**TASK TO CARRY OUT**
Pull out every line in the entries below, from kingdom through common name, and copy each one without changes.

# # #

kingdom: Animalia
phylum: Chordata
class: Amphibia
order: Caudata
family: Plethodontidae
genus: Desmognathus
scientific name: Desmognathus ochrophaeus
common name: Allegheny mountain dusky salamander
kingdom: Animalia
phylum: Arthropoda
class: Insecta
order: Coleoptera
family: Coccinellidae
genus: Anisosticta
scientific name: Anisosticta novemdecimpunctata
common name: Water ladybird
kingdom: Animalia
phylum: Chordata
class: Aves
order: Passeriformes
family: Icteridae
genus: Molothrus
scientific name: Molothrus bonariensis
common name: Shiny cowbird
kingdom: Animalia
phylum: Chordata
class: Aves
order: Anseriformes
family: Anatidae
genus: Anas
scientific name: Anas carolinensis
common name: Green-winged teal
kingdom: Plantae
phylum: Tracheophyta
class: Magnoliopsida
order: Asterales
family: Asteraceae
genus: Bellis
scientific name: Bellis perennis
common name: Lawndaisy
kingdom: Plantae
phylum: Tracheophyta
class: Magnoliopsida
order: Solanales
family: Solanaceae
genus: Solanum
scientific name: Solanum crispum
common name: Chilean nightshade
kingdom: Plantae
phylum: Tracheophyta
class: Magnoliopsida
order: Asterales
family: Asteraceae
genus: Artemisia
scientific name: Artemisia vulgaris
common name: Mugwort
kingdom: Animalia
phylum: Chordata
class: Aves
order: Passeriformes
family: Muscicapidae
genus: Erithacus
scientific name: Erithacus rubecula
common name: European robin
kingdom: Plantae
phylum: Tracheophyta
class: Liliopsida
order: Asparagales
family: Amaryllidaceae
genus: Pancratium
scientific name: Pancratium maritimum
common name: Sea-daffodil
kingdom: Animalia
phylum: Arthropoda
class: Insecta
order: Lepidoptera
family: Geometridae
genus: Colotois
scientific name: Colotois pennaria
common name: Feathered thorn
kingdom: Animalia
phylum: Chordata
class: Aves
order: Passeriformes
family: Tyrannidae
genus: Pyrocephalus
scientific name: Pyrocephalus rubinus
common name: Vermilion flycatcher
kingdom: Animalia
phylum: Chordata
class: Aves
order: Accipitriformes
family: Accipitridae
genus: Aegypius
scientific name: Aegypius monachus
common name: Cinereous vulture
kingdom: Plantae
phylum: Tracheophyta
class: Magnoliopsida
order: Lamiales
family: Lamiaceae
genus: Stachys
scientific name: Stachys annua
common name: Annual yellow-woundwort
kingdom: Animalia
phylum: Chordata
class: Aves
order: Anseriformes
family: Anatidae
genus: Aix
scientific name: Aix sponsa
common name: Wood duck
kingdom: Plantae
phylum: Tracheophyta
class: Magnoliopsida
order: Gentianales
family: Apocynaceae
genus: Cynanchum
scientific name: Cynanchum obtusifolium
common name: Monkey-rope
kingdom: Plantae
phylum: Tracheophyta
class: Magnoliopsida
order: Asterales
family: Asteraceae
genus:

# # #

**OUTPUT OF THE EXERCISE**
kingdom: Animalia
phylum: Chordata
class: Amphibia
order: Caudata
family: Plethodontidae
genus: Desmognathus
scientific name: Desmognathus ochrophaeus
common name: Allegheny mountain dusky salamander
kingdom: Animalia
phylum: Arthropoda
class: Insecta
order: Coleoptera
family: Coccinellidae
genus: Anisosticta
scientific name: Anisosticta novemdecimpunctata
common name: Water ladybird
kingdom: Animalia
phylum: Chordata
class: Aves
order: Passeriformes
family: Icteridae
genus: Molothrus
scientific name: Molothrus bonariensis
common name: Shiny cowbird
kingdom: Animalia
phylum: Chordata
class: Aves
order: Anseriformes
family: Anatidae
genus: Anas
scientific name: Anas carolinensis
common name: Green-winged teal
kingdom: Plantae
phylum: Tracheophyta
class: Magnoliopsida
order: Asterales
family: Asteraceae
genus: Bellis
scientific name: Bellis perennis
common name: Lawndaisy
kingdom: Plantae
phylum: Tracheophyta
class: Magnoliopsida
order: Solanales
family: Solanaceae
genus: Solanum
scientific name: Solanum crispum
common name: Chilean nightshade
kingdom: Plantae
phylum: Tracheophyta
class: Magnoliopsida
order: Asterales
family: Asteraceae
genus: Artemisia
scientific name: Artemisia vulgaris
common name: Mugwort
kingdom: Animalia
phylum: Chordata
class: Aves
order: Passeriformes
family: Muscicapidae
genus: Erithacus
scientific name: Erithacus rubecula
common name: European robin
kingdom: Plantae
phylum: Tracheophyta
class: Liliopsida
order: Asparagales
family: Amaryllidaceae
genus: Pancratium
scientific name: Pancratium maritimum
common name: Sea-daffodil
kingdom: Animalia
phylum: Arthropoda
class: Insecta
order: Lepidoptera
family: Geometridae
genus: Colotois
scientific name: Colotois pennaria
common name: Feathered thorn
kingdom: Animalia
phylum: Chordata
class: Aves
order: Passeriformes
family: Tyrannidae
genus: Pyrocephalus
scientific name: Pyrocephalus rubinus
common name: Vermilion flycatcher
kingdom: Animalia
phylum: Chordata
class: Aves
order: Accipitriformes
family: Accipitridae
genus: Aegypius
scientific name: Aegypius monachus
common name: Cinereous vulture
kingdom: Plantae
phylum: Tracheophyta
class: Magnoliopsida
order: Lamiales
family: Lamiaceae
genus: Stachys
scientific name: Stachys annua
common name: Annual yellow-woundwort
kingdom: Animalia
phylum: Chordata
class: Aves
order: Anseriformes
family: Anatidae
genus: Aix
scientific name: Aix sponsa
common name: Wood duck
kingdom: Plantae
phylum: Tracheophyta
class: Magnoliopsida
order: Gentianales
family: Apocynaceae
genus: Cynanchum
scientific name: Cynanchum obtusifolium
common name: Monkey-rope
kingdom: Plantae
phylum: Tracheophyta
class: Magnoliopsida
order: Asterales
family: Asteraceae
genus:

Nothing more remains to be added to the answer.